NEW YORK – The California municipal market was largely flat Friday amid fairly light secondary trading activity, as long muni yields dipped back below long Treasuries after two sessions at over 100% of Treasury yields.
A Los Angeles trader said Friday’s market was “very quiet and unchanged.”
“There’s very little activity today,” the trader said. “The markets have had a long run. The Treasury markets seem to be coming back a little bit. Munis still seem to be stable. There is not a lot of supply on the forward calendar. We expect the market to be may be slowly grind a little bit higher next week.
The Treasury market showed some losses Friday. The benchmark 10-year note was quoted recently at 2.99% after opening at 2.95%. The 30-year bond was recently quoted at 4.02% after opening at 3.95%. The two-year note was recently quoted at 0.59% after opening at 0.56%.
The Municipal Market Data triple-A scale yielded 2.57% in 10 years and 3.67% in 20 years Friday, matching levels of 2.57% and 3.67% Thursday. The scale yielded 3.97% in 30 years Friday, matching 3.97% Thursday.
Friday’s triple-A muni scale in 10 years was at 86.0% of comparable Treasuries and 30-year munis were at 99.2%, according to MMD, while 30-year tax-exempt triple-A general obligation bonds were at 105.6% of the comparable London Interbank Offered Rate.
The credit is rated AA by Standard & Poor’s.
The economic calendar was light Friday.
Guy LeBas chief fixed income strategist at Janney Capital Markets wrote in a commentary that the last week “was a quiet one on the economic front, but a busy one in terms of interpretation.”
“Fed Chairman Ben Bernanke issued his twice-annual monetary policy testimony to Congress, replete with discussions of economic uncertainty in the coming months and years,” he wrote. “As always, the central question is ‘recovery or double dip?’ Our answer to that question is ‘no.’ Maybe you can’t have it both ways, but you can have it neither, and as the US transitions into the new normal, that’s what we will have.”
LeBas also wrote that “the big news out for this coming week is second quarter gross domestic product, which we anticipate will preview rather effectively trends that will be in place for years.”
“Over the course of the second quarter, our optimism has slowly waned as data have pointed towards growth tracking at a progressively slower level,” he wrote. “Ini¬tial forecasts had a 3.0% annualized expansion baked into the cake, but since that point we’ve cut to 2.4% as of the beginning of the month and even further to 2.2% today.
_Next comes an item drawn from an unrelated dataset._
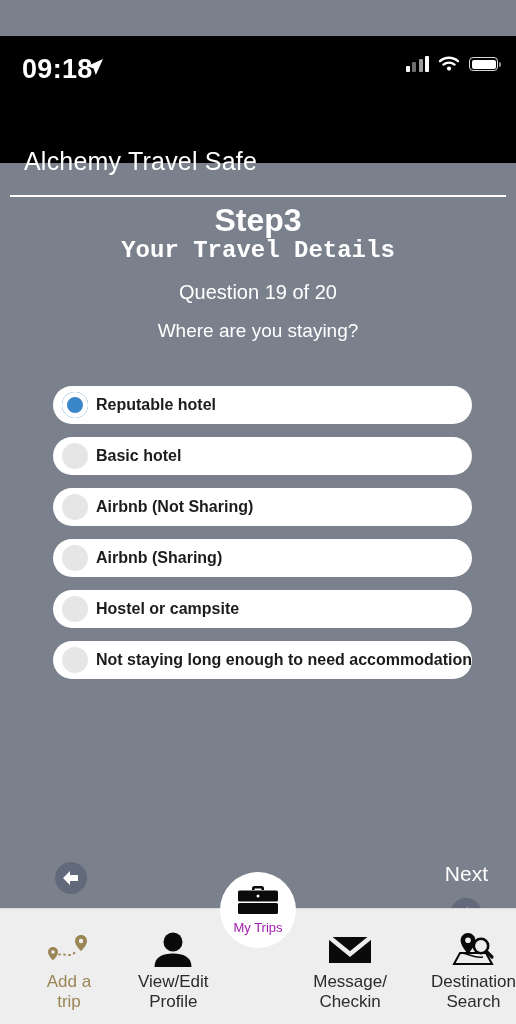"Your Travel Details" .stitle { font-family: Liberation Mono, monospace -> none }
Economic output growth of that relatively low magnitude, if sustained as we expect, has disappointing implications for long term returns in the capital markets, both debt and equity, returns which are being compounded by greater savings rates from US consumers.”
Activity in the California new-issue market was light Friday.
Previous Session's Activity
The most actively traded security in the state yesterday was taxable Monrovia, Calif., 6.625s of 2020, which traded 137 times at a high of 100.954 and a low of 98.704.